*Work to complete:*
Write out every line of the listing below, copying each one without any change.

(Collected data)
┌──
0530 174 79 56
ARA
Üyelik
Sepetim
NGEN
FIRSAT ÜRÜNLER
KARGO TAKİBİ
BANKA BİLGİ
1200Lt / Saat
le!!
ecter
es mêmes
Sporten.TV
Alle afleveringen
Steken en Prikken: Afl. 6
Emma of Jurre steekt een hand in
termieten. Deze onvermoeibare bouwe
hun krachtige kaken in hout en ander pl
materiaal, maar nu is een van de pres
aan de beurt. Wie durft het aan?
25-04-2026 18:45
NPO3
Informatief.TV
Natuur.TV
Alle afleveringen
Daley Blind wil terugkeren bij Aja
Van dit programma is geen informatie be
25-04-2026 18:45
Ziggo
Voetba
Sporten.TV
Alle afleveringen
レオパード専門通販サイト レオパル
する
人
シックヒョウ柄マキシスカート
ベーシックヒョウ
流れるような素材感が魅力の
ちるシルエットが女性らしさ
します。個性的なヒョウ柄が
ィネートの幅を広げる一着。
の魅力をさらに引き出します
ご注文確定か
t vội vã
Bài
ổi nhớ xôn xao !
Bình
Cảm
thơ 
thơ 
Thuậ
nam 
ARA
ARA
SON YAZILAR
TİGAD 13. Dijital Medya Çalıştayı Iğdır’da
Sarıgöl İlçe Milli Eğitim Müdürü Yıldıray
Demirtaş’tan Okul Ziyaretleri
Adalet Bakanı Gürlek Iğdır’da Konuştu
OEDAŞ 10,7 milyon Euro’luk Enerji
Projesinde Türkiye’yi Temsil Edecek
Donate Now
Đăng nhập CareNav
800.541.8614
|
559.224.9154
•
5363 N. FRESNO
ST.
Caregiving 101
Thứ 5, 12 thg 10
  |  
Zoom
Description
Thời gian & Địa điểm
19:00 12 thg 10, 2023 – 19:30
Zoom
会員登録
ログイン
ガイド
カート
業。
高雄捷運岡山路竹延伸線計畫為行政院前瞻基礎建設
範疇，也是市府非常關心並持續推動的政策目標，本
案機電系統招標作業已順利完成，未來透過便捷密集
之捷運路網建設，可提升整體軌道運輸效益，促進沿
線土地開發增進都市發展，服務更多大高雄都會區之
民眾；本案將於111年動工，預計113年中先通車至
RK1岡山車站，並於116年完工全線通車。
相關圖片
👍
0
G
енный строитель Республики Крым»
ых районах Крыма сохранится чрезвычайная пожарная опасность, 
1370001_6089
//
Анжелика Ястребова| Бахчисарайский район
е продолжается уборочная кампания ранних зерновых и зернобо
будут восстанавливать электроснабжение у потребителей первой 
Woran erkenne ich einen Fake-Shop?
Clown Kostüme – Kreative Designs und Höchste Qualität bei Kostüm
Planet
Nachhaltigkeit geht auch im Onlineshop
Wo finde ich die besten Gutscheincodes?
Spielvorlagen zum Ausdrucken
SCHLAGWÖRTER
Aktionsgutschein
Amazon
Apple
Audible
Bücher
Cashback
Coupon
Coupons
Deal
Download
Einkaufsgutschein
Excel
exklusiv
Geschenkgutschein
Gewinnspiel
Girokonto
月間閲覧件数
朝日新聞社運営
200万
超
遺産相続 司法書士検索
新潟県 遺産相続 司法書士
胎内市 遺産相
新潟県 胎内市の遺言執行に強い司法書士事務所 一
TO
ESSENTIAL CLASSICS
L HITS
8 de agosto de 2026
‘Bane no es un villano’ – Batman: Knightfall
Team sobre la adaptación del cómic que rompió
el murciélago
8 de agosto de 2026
└──
*Exercise result:*
0530 174 79 56
ARA
Üyelik
Sepetim
NGEN
FIRSAT ÜRÜNLER
KARGO TAKİBİ
BANKA BİLGİ
1200Lt / Saat
le!!
ecter
es mêmes
Sporten.TV
Alle afleveringen
Steken en Prikken: Afl. 6
Emma of Jurre steekt een hand in
termieten. Deze onvermoeibare bouwe
hun krachtige kaken in hout en ander pl
materiaal, maar nu is een van de pres
aan de beurt. Wie durft het aan?
25-04-2026 18:45
NPO3
Informatief.TV
Natuur.TV
Alle afleveringen
Daley Blind wil terugkeren bij Aja
Van dit programma is geen informatie be
25-04-2026 18:45
Ziggo
Voetba
Sporten.TV
Alle afleveringen
レオパード専門通販サイト レオパル
する
人
シックヒョウ柄マキシスカート
ベーシックヒョウ
流れるような素材感が魅力の
ちるシルエットが女性らしさ
します。個性的なヒョウ柄が
ィネートの幅を広げる一着。
の魅力をさらに引き出します
ご注文確定か
t vội vã
Bài
ổi nhớ xôn xao !
Bình
Cảm
thơ 
thơ 
Thuậ
nam 
ARA
ARA
SON YAZILAR
TİGAD 13. Dijital Medya Çalıştayı Iğdır’da
Sarıgöl İlçe Milli Eğitim Müdürü Yıldıray
Demirtaş’tan Okul Ziyaretleri
Adalet Bakanı Gürlek Iğdır’da Konuştu
OEDAŞ 10,7 milyon Euro’luk Enerji
Projesinde Türkiye’yi Temsil Edecek
Donate Now
Đăng nhập CareNav
800.541.8614
|
559.224.9154
•
5363 N. FRESNO
ST.
Caregiving 101
Thứ 5, 12 thg 10
  |  
Zoom
Description
Thời gian & Địa điểm
19:00 12 thg 10, 2023 – 19:30
Zoom
会員登録
ログイン
ガイド
カート
業。
高雄捷運岡山路竹延伸線計畫為行政院前瞻基礎建設
範疇，也是市府非常關心並持續推動的政策目標，本
案機電系統招標作業已順利完成，未來透過便捷密集
之捷運路網建設，可提升整體軌道運輸效益，促進沿
線土地開發增進都市發展，服務更多大高雄都會區之
民眾；本案將於111年動工，預計113年中先通車至
RK1岡山車站，並於116年完工全線通車。
相關圖片
👍
0
G
енный строитель Республики Крым»
ых районах Крыма сохранится чрезвычайная пожарная опасность, 
1370001_6089
//
Анжелика Ястребова| Бахчисарайский район
е продолжается уборочная кампания ранних зерновых и зернобо
будут восстанавливать электроснабжение у потребителей первой 
Woran erkenne ich einen Fake-Shop?
Clown Kostüme – Kreative Designs und Höchste Qualität bei Kostüm
Planet
Nachhaltigkeit geht auch im Onlineshop
Wo finde ich die besten Gutscheincodes?
Spielvorlagen zum Ausdrucken
SCHLAGWÖRTER
Aktionsgutschein
Amazon
Apple
Audible
Bücher
Cashback
Coupon
Coupons
Deal
Download
Einkaufsgutschein
Excel
exklusiv
Geschenkgutschein
Gewinnspiel
Girokonto
月間閲覧件数
朝日新聞社運営
200万
超
遺産相続 司法書士検索
新潟県 遺産相続 司法書士
胎内市 遺産相
新潟県 胎内市の遺言執行に強い司法書士事務所 一
TO
ESSENTIAL CLASSICS
L HITS
8 de agosto de 2026
‘Bane no es un villano’ – Batman: Knightfall
Team sobre la adaptación del cómic que rompió
el murciélago
8 de agosto de 2026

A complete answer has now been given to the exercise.